July 14, 2018, grievances about recreation and water, but what sense does that make? The requirement of exhaustion is to put state defendants on notice so that the state may resolve the matter short of litigation by altering violations or compensating plaintiff should his complaint have merit, not to preclude recovery for damages caused by past constitutional violations. Defendant cites no authority for this remarkable proposition. To the contrary,

this circuit ordinarily faults prisoners for failing to exhaust their administrative remedies because their claims arise from events that had not yet occurred at the time they filed a grievance. See Palmer v. Fenoglio, 510 F. App’x 476, 478 (7th Cir. 2013) (affirming decision finding that prisoner did not exhaust claim against doctor when record showed that doctor did not interact with prisoner until after the grievances were filed); Mayo v. Snyder, 166 F.

App’x 845, 848 (7th Cir. 2006) (affirming conclusion that prisoner failed to exhaust claim against nurses and doctors “because he filed his grievance before he was ever seen by th[o]se medical personnel”). Here, Matthews explicitly alleges that he regularly complained about his own past experiences, including specifically that he received inadequate recreation for the eight weeks leading up to the July 14, 2018, grievance, thus giving jail officials sufficient information to investigate Matthews’ conditions of confinement before filing his

grievances. As importantly, Matthews’ complaints about both water and recreation time were related to ongoing concerns he was having with respect to the conditions of his confinement, not discrete events. In Turley v.
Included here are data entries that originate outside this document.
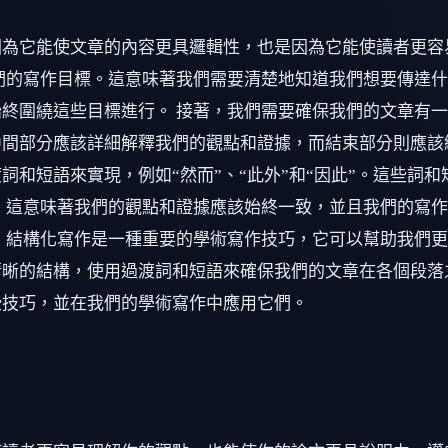
因為它能使文章的內容更具邏輯性，也是因為它能使讀者更容
們的寫作目標。這意味著我們需要清楚地知道我們想要傳達
終圍繞這些目標進行。 接著，我們需要確保我們的文章有
間部分應該詳細解釋我們的觀點和證據，而結束部分則應該
詞和短語來實現，例如“然而”、“此外”和“因此”。這些詞
。這意味著我們的觀點和證據應該始終一致，並且我們的寫
，結構化寫作是一種重要的學術寫作技巧，它可以幫助我們
清晰的結構，使用過渡詞和短語來確保我們的文章在各個段落
些技巧，並在我們的學術寫作中應用它們。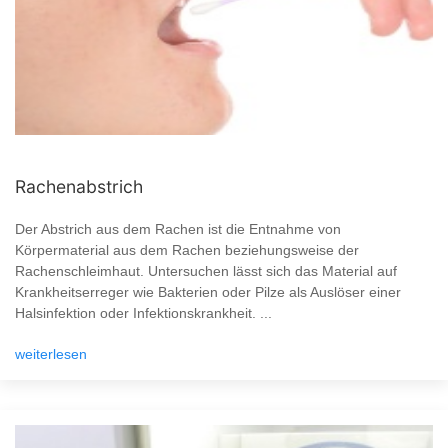
Rachenabstrich
Der Abstrich aus dem Rachen ist die Entnahme von
Körpermaterial aus dem Rachen beziehungsweise der
Rachenschleimhaut. Untersuchen lässt sich das Material auf
Krankheitserreger wie Bakterien oder Pilze als Auslöser einer
Halsinfektion oder Infektionskrankheit. ...
weiterlesen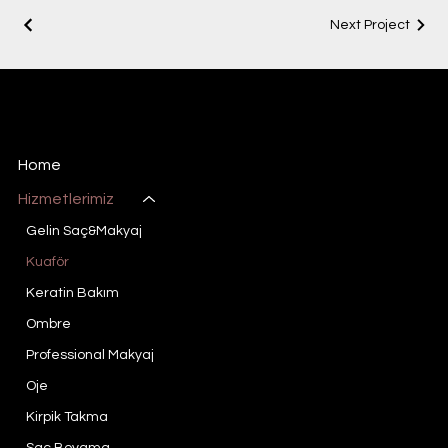
Next Project
Manoir Enchante
Bayan Kuaförü & Güzellik Salonu Konya
Home
Hizmetlerimiz
Gelin Saç&Makyaj
Kuaför
Keratin Bakım
Ombre
Professional Makyaj
Oje
Kirpik Takma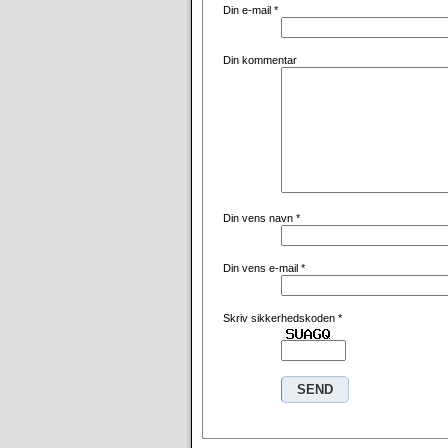
Din e-mail
*
Din kommentar
Din vens navn
*
Din vens e-mail
*
Skriv sikkerhedskoden
*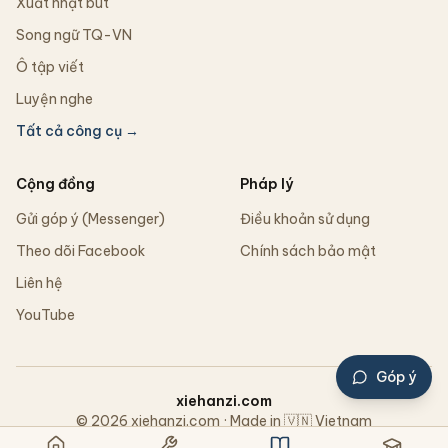
Xuất nhật bút
Song ngữ TQ-VN
Ô tập viết
Luyện nghe
Tất cả công cụ →
Cộng đồng
Pháp lý
Gửi góp ý (Messenger)
Điều khoản sử dụng
Theo dõi Facebook
Chính sách bảo mật
Liên hệ
YouTube
Góp ý
xiehanzi.com
© 2026 xiehanzi.com · Made in 🇻🇳 Vietnam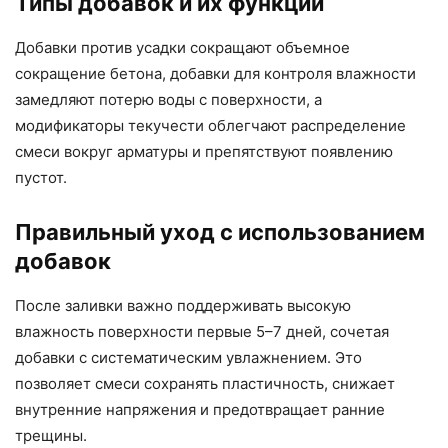
Типы добавок и их функции
Добавки против усадки сокращают объемное
сокращение бетона, добавки для контроля влажности
замедляют потерю воды с поверхности, а
модификаторы текучести облегчают распределение
смеси вокруг арматуры и препятствуют появлению
пустот.
Правильный уход с использованием
добавок
После заливки важно поддерживать высокую
влажность поверхности первые 5–7 дней, сочетая
добавки с систематическим увлажнением. Это
позволяет смеси сохранять пластичность, снижает
внутренние напряжения и предотвращает ранние
трещины.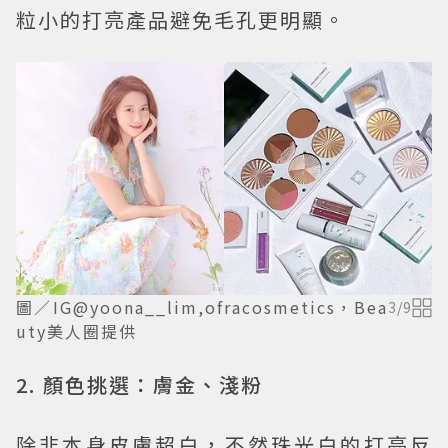
粒小的打亮產品避免毛孔更明顯。
圖／IG@yoona__lim,ofracosmetics，Bea
3
/
9
uty美人圈提供
2. 顏色挑選：膚金、淺粉
除非本身皮膚超白，不然珠光白的打亮反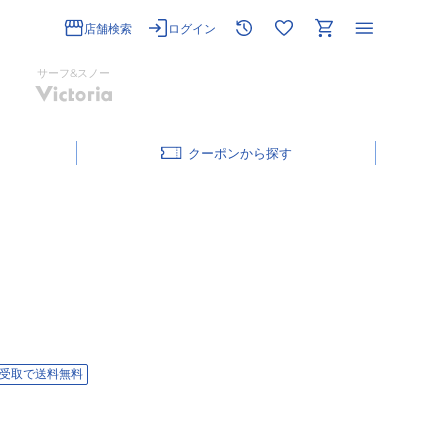
店舗検索
ログイン
サーフ&スノー
クーポン
受取で送料無料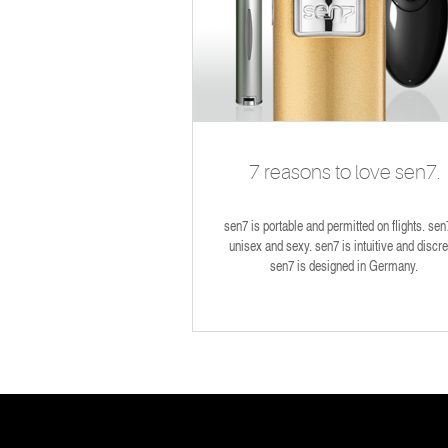
7 reasons to love sen7.
sen7 is portable and permitted on flights. sen
unisex and sexy. sen7 is intuitive and discre
sen7 is designed in Germany.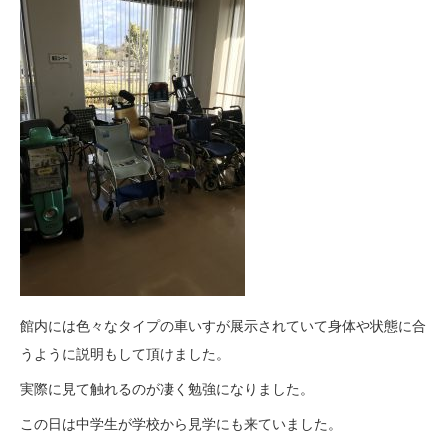
館内には色々なタイプの車いすが展示されていて身体や状態に合
うように説明もして頂けました。
実際に見て触れるのが凄く勉強になりました。
この日は中学生が学校から見学にも来ていました。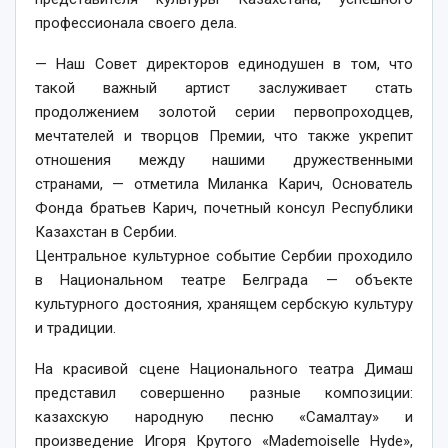
профессионала своего дела.
— Наш Совет директоров единодушен в том, что
такой важный артист заслуживает стать
продолжением золотой серии первопроходцев,
мечтателей и творцов Премии, что также укрепит
отношения между нашими дружественными
странами, — отметила Миланка Карич, Основатель
Фонда братьев Карич, почетный консул Республики
Казахстан в Сербии.
Центральное культурное событие Сербии проходило
в Национальном театре Белграда — объекте
культурного достояния, хранящем сербскую культуру
и традиции.
На красивой сцене Национального театра Димаш
представил совершенно разные композиции:
казахскую народную песню «Самалтау» и
произведение Игоря Крутого «Mademoiselle Hyde»,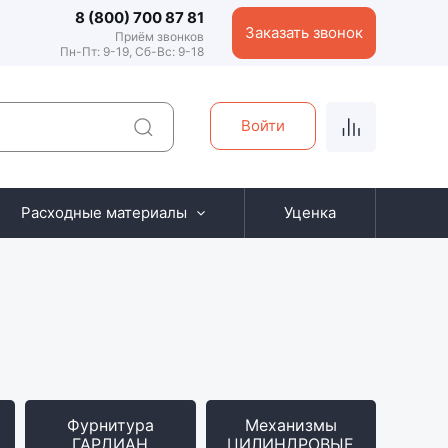
8 (800) 700 87 81
Заказать звонок
Приём звонков
Пн-Пт: 9-19, Сб-Вс: 9-18
Войти
Расходные материалы
Уценка
Фурнитура
Механизмы
ГАРДИАН
ЦИЛИНДРОВЫЕ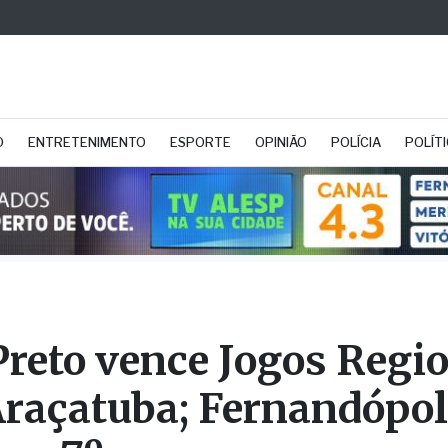
O
ENTRETENIMENTO
ESPORTE
OPINIÃO
POLÍCIA
POLÍT
Preto vence Jogos Regi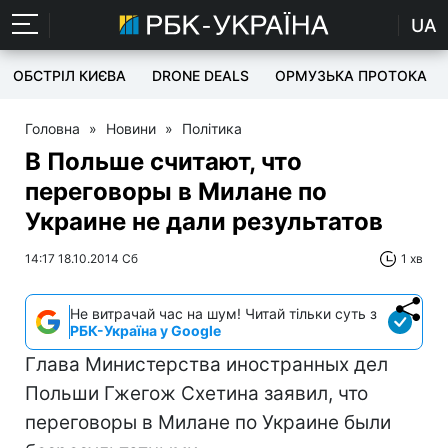
UA
ОБСТРІЛ КИЄВА
DRONE DEALS
ОРМУЗЬКА ПРОТОКА
Головна
»
Новини
»
Політика
В Польше считают, что
переговоры в Милане по
Украине не дали результатов
14:17 18.10.2014 Сб
1 хв
Не витрачай час на шум! Читай тільки суть з
РБК-Україна у Google
Глава Министерства иностранных дел
Польши Гжегож Схетина заявил, что
переговоры в Милане по Украине были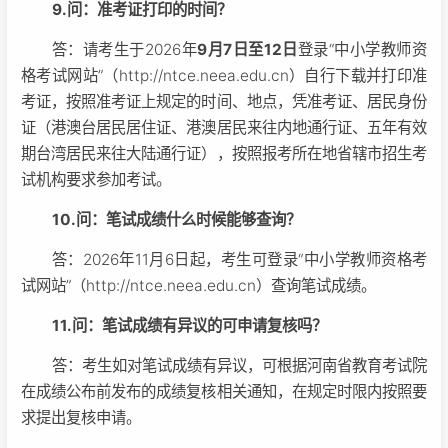
9.问：准考证打印的时间？
答：请考生于2026年
9月7日至12日
登录“中小学教师资
格考试网站”（http://ntce.neea.edu.cn）自行下载并打印准
考证，按照准考证上规定的时间、地点，凭准考证、居民身份
证（港澳台居民居住证、港澳居民来往内地通行证、五年有效
期台湾居民来往大陆通行证），按照报考所在地省辖市招生考
试机构要求参加考试。
10.问：笔试成绩什么时候能够查询？
答：2026年11月6日起，考生可登录“中小学教师资格考
试网站”（http://ntce.neea.edu.cn）查询笔试成绩。
11.问：笔试成绩有异议的可申请复核吗？
答：考生如对笔试成绩有异议，可根据河南省教育考试院
在成绩公布前发布的成绩复核相关通知，在规定时限内按照要
求提出复核申请。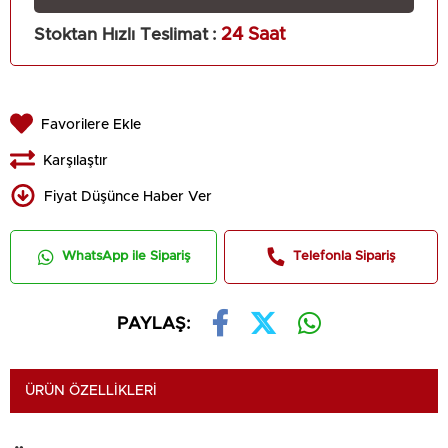
Stoktan Hızlı Teslimat
:
24 Saat
Favorilere Ekle
Karşılaştır
Fiyat Düşünce Haber Ver
WhatsApp ile Sipariş
Telefonla Sipariş
PAYLAŞ:
ÜRÜN ÖZELLIKLERI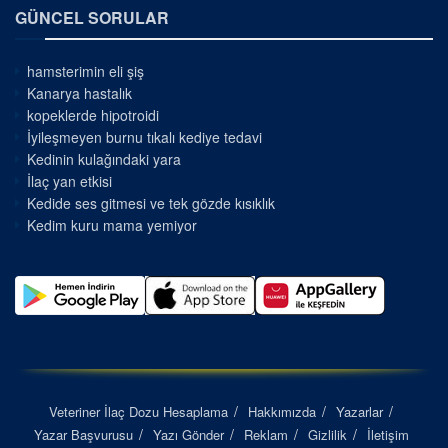
GÜNCEL SORULAR
hamsterimin eli şiş
Kanarya hastalık
kopeklerde hipotroidi
İyileşmeyen burnu tıkalı kediye tedavi
Kedinin kulağındaki yara
İlaç yan etkisi
Kedide ses gitmesi ve tek gözde kısıklık
Kedim kuru mama yemiyor
Veteriner İlaç Dozu Hesaplama
Hakkımızda
Yazarlar
Yazar Başvurusu
Yazı Gönder
Reklam
Gizlilik
İletişim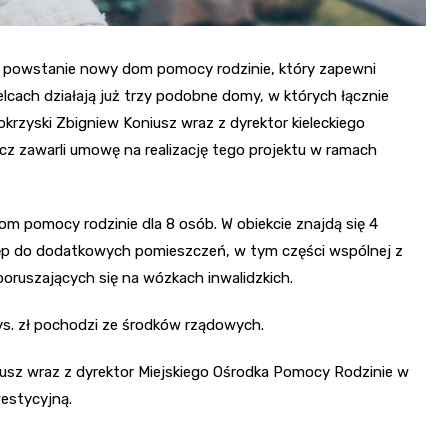
ach powstanie nowy dom pomocy rodzinie, który zapewni
elcach działają już trzy podobne domy, w których łącznie
krzyski Zbigniew Koniusz wraz z dyrektor kieleckiego
z zawarli umowę na realizację tego projektu w ramach
m pomocy rodzinie dla 8 osób. W obiekcie znajdą się 4
p do dodatkowych pomieszczeń, w tym części wspólnej z
oruszających się na wózkach inwalidzkich.
tys. zł pochodzi ze środków rządowych.
iusz wraz z dyrektor Miejskiego Ośrodka Pomocy Rodzinie w
estycyjną.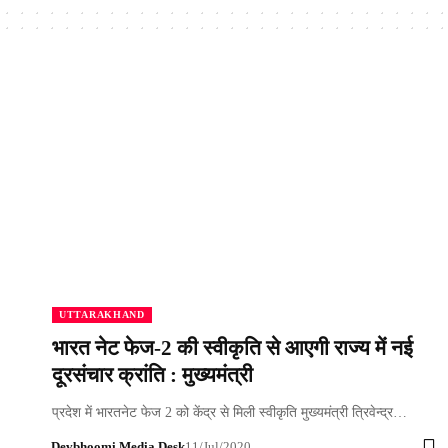
UTTARAKHAND
भारत नेट फेज-2 की स्वीकृति से आएगी राज्य में नई
दूरसंचार क्रांति : मुख्यमंत्री
प्रदेश में भारतनेट फेज 2 को केंद्र से मिली स्वीकृति मुख्यमंत्री त्रिवेन्द्र…
Devbhoomi Media Desk
11/Jul/2020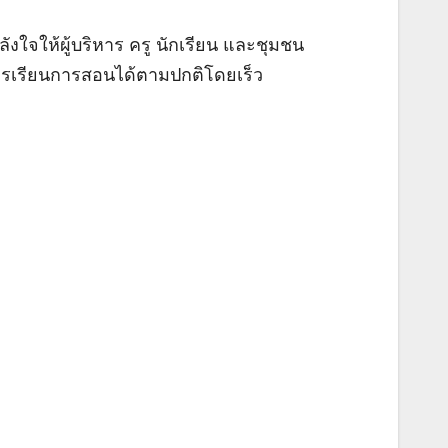
งใจให้ผู้บริหาร ครู นักเรียน และชุมชน
การเรียนการสอนได้ตามปกติโดยเร็ว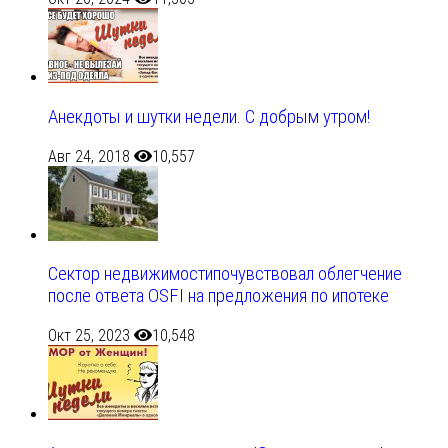
Анекдоты и шутки недели. С добрым утром!
Авг 24, 2018
10,557
Сектор недвижимостипочувствовал облегчение
после ответа OSFI на предложения по ипотеке
Окт 25, 2023
10,548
Rednour, 729 F.3d 645, 650 (7th Cir. 2013), the Court of Appeals for the Seventh Circuit considered grievances filed more than a year after the condition at issue began. Nevertheless, the court found the exhaustion

requirement had been satisfied, even though the applicable procedures required grievances to be filed within 60 days of discovery of the problem. Id. The court further explained that “separate complaints about particular incidents are only required if the underlying facts or the complaints are different.” Id. Given that Matthews’ allegations in both grievances indicate that he had been attempting to resolve the dispute informally and had

been told by jail staff that both issues were in the process of being addressed, the court sees no basis to find that plaintiff needed to file a formal complaint sooner to look back at earlier misconduct. See Nieto v. Dittman, No. 16-cv-163-jdp, 2017 WL 3610571, at *2 (W.D. Wis. Aug.